Diène NGOM (Correspondant)

                                                                                                              

Le seul avocat établi à Louga peu sollicité

 

 

Louga- Si le droit de se faire assister par un avocat dès l’interpellation d’un justiciable est appliqué dans toute sa rigueur au Commissariat de Police de Louga, rares sont les personnes interpellées qui jouissent de ce privilège. Le Commissaire Mamadou Lamarana Diallo, du Commissariat central de Louga, révèle que les enquêteurs notifient systématiquement à toutes les personnes interpellées ce droit. Mais souvent, constate-t-il, les suspects évoquent des problèmes de moyens pour les honoraires d’avocat.

Me Sidy Seck est le seul avocat à disposer d’un cabinet à Louga. « Il arrive très rarement que des personnes interpellées sollicitent mon assistance sous le régime de la garde à vue ». « Les rares fois que j’ai eu l’occasion d’être saisi, je suis allé répondre, mais je dois dire que je suis très rarement commis à cette étape des procédures », précise-t-il.

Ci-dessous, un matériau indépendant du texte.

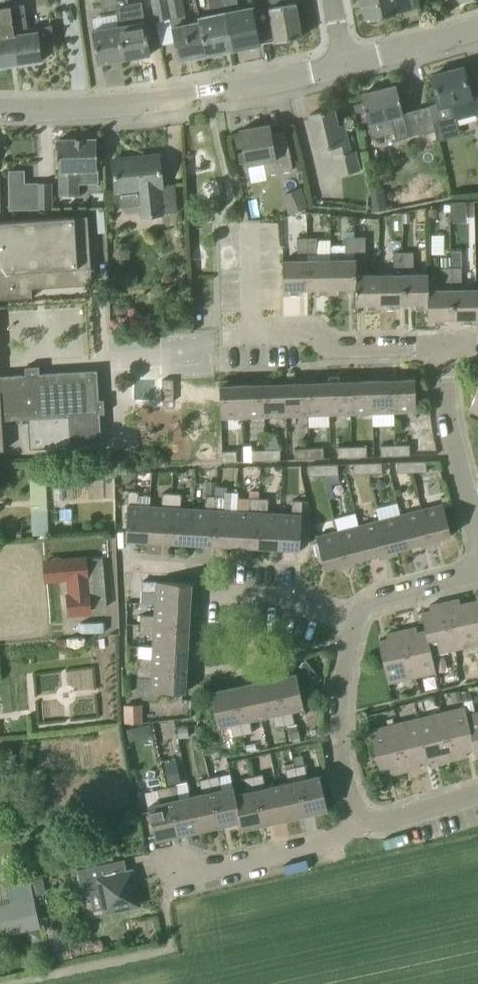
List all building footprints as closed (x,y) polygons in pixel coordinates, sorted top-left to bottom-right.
[(115,7),(114,0),(101,0),(102,9),(115,7)] [(200,17),(199,17),(200,22),(187,24),(185,15),(186,15),(183,0),(153,0),(157,21),(172,18),(180,60),(207,55),(200,17)] [(200,17),(207,55),(209,54),(212,57),(218,56),(220,52),(222,52),(234,50),(225,0),(210,0),(212,9),(215,10),(220,9),(221,13),(200,17)] [(260,43),(254,11),(253,7),(232,11),(231,7),(237,6),(239,3),(238,0),(225,0),(234,50),(245,47),(246,47),(250,49),(256,48),(258,44),(260,44),(260,43)] [(276,7),(271,7),(271,8),(254,11),(260,43),(276,40),(276,41),(302,37),(295,0),(275,0),(276,7)] [(369,20),(398,14),(397,12),(414,9),(412,0),(365,0),(369,20)] [(10,6),(19,64),(43,60),(41,45),(55,43),(52,25),(28,29),(24,4),(10,6)] [(19,64),(10,6),(0,8),(0,67),(19,64)] [(119,26),(125,59),(151,54),(145,22),(119,26)] [(125,59),(119,26),(93,31),(98,63),(125,59)] [(471,95),(463,67),(432,76),(439,102),(430,104),(430,105),(434,125),(477,112),(477,100),(476,94),(471,95)] [(361,95),(368,123),(372,138),(396,132),(397,139),(435,130),(434,125),(430,105),(403,112),(397,86),(361,95)] [(357,151),(350,153),(344,125),(338,127),(334,109),(310,115),(318,149),(331,146),(338,174),(361,169),(357,151)] [(271,134),(270,127),(270,124),(241,129),(248,165),(264,162),(266,175),(293,170),(286,132),(271,134)] [(97,170),(98,170),(97,139),(59,139),(60,171),(61,196),(79,195),(79,183),(97,182),(97,170)] [(178,211),(177,204),(175,184),(163,185),(159,154),(113,159),(117,191),(139,189),(142,217),(162,215),(162,213),(178,211)] [(9,209),(38,209),(52,209),(52,183),(38,183),(38,187),(9,188),(9,209)] [(305,190),(285,193),(288,211),(308,208),(305,190)] [(90,240),(76,240),(75,217),(0,222),(0,300),(33,298),(33,288),(92,284),(90,240)] [(346,253),(356,253),(356,237),(346,237),(346,253)] [(356,253),(366,253),(366,237),(356,237),(356,253)] [(298,254),(308,254),(307,238),(297,238),(298,254)] [(307,238),(308,254),(318,254),(317,238),(307,238)] [(394,269),(404,268),(404,252),(394,253),(394,269)] [(404,252),(404,268),(414,268),(414,252),(404,252)] [(356,288),(356,275),(356,259),(332,260),(332,293),(348,293),(348,288),(356,288)] [(300,289),(308,289),(308,260),(283,260),(284,294),(300,293),(300,289)] [(316,293),(332,293),(332,260),(308,260),(308,289),(316,289),(316,293)] [(442,284),(452,283),(452,267),(442,268),(442,284)] [(452,267),(452,283),(462,283),(462,267),(452,267)] [(429,307),(428,290),(428,274),(404,275),(404,303),(412,303),(412,308),(429,307)] [(364,308),(380,308),(380,275),(356,275),(356,288),(356,304),(364,304),(364,308)] [(397,303),(404,303),(404,275),(380,275),(380,308),(397,308),(397,303)] [(445,319),(453,319),(452,289),(428,290),(429,307),(429,323),(445,323),(445,319)] [(461,323),(477,323),(476,289),(452,289),(453,319),(461,318),(461,323)] [(4,450),(2,420),(28,418),(30,448),(102,444),(100,414),(105,414),(104,399),(99,400),(98,370),(40,373),(40,366),(25,367),(26,374),(0,376),(0,450),(4,450)] [(373,413),(394,412),(393,375),(383,375),(384,380),(372,381),(373,413)] [(394,412),(417,411),(415,379),(403,380),(403,375),(393,375),(394,412)] [(373,413),(372,381),(360,381),(360,376),(350,377),(351,414),(373,413)] [(330,414),(351,414),(350,377),(340,377),(340,382),(329,382),(330,414)] [(308,415),(307,378),(297,378),(297,383),(285,384),(286,416),(308,415)] [(330,414),(329,382),(316,382),(316,378),(307,378),(308,415),(330,414)] [(163,402),(174,401),(174,379),(163,380),(163,400),(163,402)] [(265,417),(286,416),(285,384),(273,384),(273,379),(264,380),(265,417)] [(243,417),(265,417),(264,380),(254,380),(254,385),(242,385),(243,417)] [(243,417),(242,385),(230,385),(230,381),(220,381),(221,418),(243,417)] [(381,456),(396,456),(396,445),(381,446),(381,456)] [(396,456),(411,455),(410,445),(396,445),(396,456)] [(353,457),(367,457),(367,446),(352,447),(353,457)] [(338,458),(353,457),(352,447),(338,447),(338,458)] [(310,459),(309,448),(295,449),(295,459),(310,459)] [(324,448),(309,448),(310,459),(324,458),(324,448)] [(281,449),(266,450),(266,460),(281,460),(281,449)] [(266,460),(266,450),(251,450),(252,461),(266,460)] [(223,462),(238,461),(237,451),(222,451),(223,462)] [(398,473),(413,472),(412,461),(398,462),(398,473)] [(412,461),(413,472),(427,472),(427,461),(412,461)] [(368,463),(368,474),(383,473),(382,462),(368,463)] [(354,474),(368,474),(368,463),(353,463),(354,474)] [(310,476),(324,475),(324,464),(309,465),(310,476)] [(324,475),(329,475),(339,475),(338,464),(324,464),(324,475)] [(217,486),(216,496),(226,496),(226,491),(226,487),(217,486)] [(148,541),(150,506),(138,505),(139,491),(129,491),(126,542),(127,542),(127,539),(148,541)] [(170,544),(173,493),(163,493),(162,507),(150,506),(148,541),(169,542),(169,544),(170,544)] [(191,543),(193,509),(181,508),(182,494),(173,493),(170,544),(170,542),(191,543)] [(213,547),(216,496),(207,495),(206,509),(193,509),(191,543),(213,544),(213,547)] [(235,546),(237,511),(225,510),(226,496),(216,496),(213,547),(214,547),(214,544),(235,546)] [(257,549),(259,498),(250,498),(249,512),(237,511),(235,546),(256,547),(256,549),(257,549)] [(278,548),(280,513),(268,513),(269,499),(259,498),(257,549),(257,547),(278,548)] [(300,552),(301,532),(303,501),(293,500),(292,514),(280,513),(278,548),(300,549),(299,552),(300,552)] [(422,509),(431,545),(441,543),(440,538),(451,535),(443,504),(422,509)] [(422,548),(431,545),(422,509),(401,515),(409,546),(421,543),(422,548)] [(398,549),(409,546),(401,515),(380,520),(389,556),(399,554),(398,549)] [(380,559),(389,556),(380,520),(359,526),(367,557),(379,554),(380,559)] [(356,560),(367,557),(359,526),(338,531),(348,567),(357,564),(356,560)] [(338,569),(348,567),(338,531),(317,537),(325,568),(337,565),(338,569)] [(90,614),(86,559),(44,562),(46,582),(70,580),(71,595),(67,596),(69,616),(90,614)] [(194,583),(172,582),(143,580),(143,590),(157,591),(156,603),(191,605),(192,584),(194,584),(194,583)] [(477,641),(477,595),(476,595),(477,600),(469,602),(477,641)] [(469,602),(461,604),(460,599),(445,602),(457,657),(477,652),(477,641),(469,602)] [(457,657),(445,602),(429,606),(431,611),(422,613),(426,630),(434,662),(457,657)] [(189,626),(191,605),(156,603),(155,615),(141,614),(141,624),(192,627),(192,626),(189,626)] [(192,627),(141,624),(140,634),(154,634),(154,647),(188,649),(189,627),(192,627)] [(434,662),(426,630),(418,632),(417,627),(402,630),(412,677),(436,672),(434,662)] [(388,683),(412,677),(402,630),(387,634),(388,639),(379,641),(388,683)] [(187,670),(188,649),(154,647),(153,658),(139,657),(138,667),(189,670),(187,670)] [(189,671),(189,670),(138,667),(137,692),(143,699),(153,699),(161,693),(161,691),(186,692),(187,671),(189,671)] [(304,707),(301,693),(297,673),(284,676),(284,675),(283,675),(283,676),(275,678),(286,725),(295,723),(292,710),(304,707)] [(276,728),(286,725),(275,678),(267,679),(266,679),(266,680),(254,682),(262,716),(273,714),(276,728)] [(250,719),(262,716),(254,682),(242,685),(242,684),(241,684),(241,685),(233,687),(243,735),(253,732),(250,719)] [(234,737),(243,735),(233,687),(225,689),(225,688),(224,688),(224,689),(211,692),(219,726),(231,723),(234,737)] [(474,706),(474,691),(454,691),(454,706),(474,706)] [(124,706),(124,724),(143,724),(143,706),(124,706)] [(466,715),(467,715),(465,707),(442,713),(453,759),(468,756),(467,751),(474,749),(466,715)] [(467,715),(466,715),(474,749),(476,757),(477,756),(477,712),(467,715)] [(438,763),(453,759),(442,713),(418,718),(428,760),(436,758),(438,763)] [(406,771),(395,724),(393,716),(369,721),(381,771),(390,769),(391,774),(406,771)] [(420,762),(428,760),(418,718),(395,724),(406,771),(421,767),(420,762)] [(183,782),(178,761),(165,764),(170,785),(183,782)] [(328,809),(321,775),(308,778),(305,764),(296,766),(306,814),(314,812),(314,813),(316,813),(315,812),(328,809)] [(298,816),(306,814),(296,766),(286,768),(289,782),(278,785),(285,819),(297,816),(297,817),(299,817),(298,816)] [(285,819),(278,785),(266,787),(263,774),(254,776),(264,823),(272,822),(272,823),(273,822),(273,821),(285,819)] [(235,794),(236,794),(234,786),(222,789),(219,775),(210,777),(220,825),(228,823),(228,824),(230,824),(229,823),(241,821),(241,820),(235,794)] [(256,825),(264,823),(254,776),(244,778),(247,792),(236,794),(235,794),(241,820),(241,821),(242,828),(255,826),(257,826),(256,825)] [(212,827),(220,825),(210,777),(200,780),(203,793),(192,796),(199,830),(211,827),(211,828),(213,828),(212,827)] [(199,830),(192,796),(180,798),(177,785),(167,787),(178,834),(186,833),(186,834),(187,833),(187,832),(199,830)] [(170,836),(178,834),(167,787),(146,792),(156,839),(169,836),(169,837),(170,837),(170,836)] [(120,909),(140,905),(136,887),(135,887),(131,871),(128,872),(125,859),(78,869),(83,891),(100,887),(105,908),(119,905),(120,909)] [(38,919),(34,899),(0,906),(0,935),(39,926),(38,919)]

Cette situation s’explique par des difficultés financières mais aussi l’ignorance. « J’ai été interpellé à deux reprises pour des conflits et placé en garde à vue. Effectivement, à chaque fois, l’officier en charge de l’enquête m’a informé de mon droit d’être assisté par un avocat, mais j’ai décliné parce que je n’avais pas les moyens de payer les numéraires », témoigne A. Guèye. « C’était la première fois que j’ai su que cette disposition de la loi existe. Et si je le savais bien avant mon arrestation, j’allais me débrouiller pour me faire assister », ajoute-t-il. M. Diallo, courtier qui a été arrêté en décembre dernier pour un litige foncier, nageait aussi dans l’ignorance.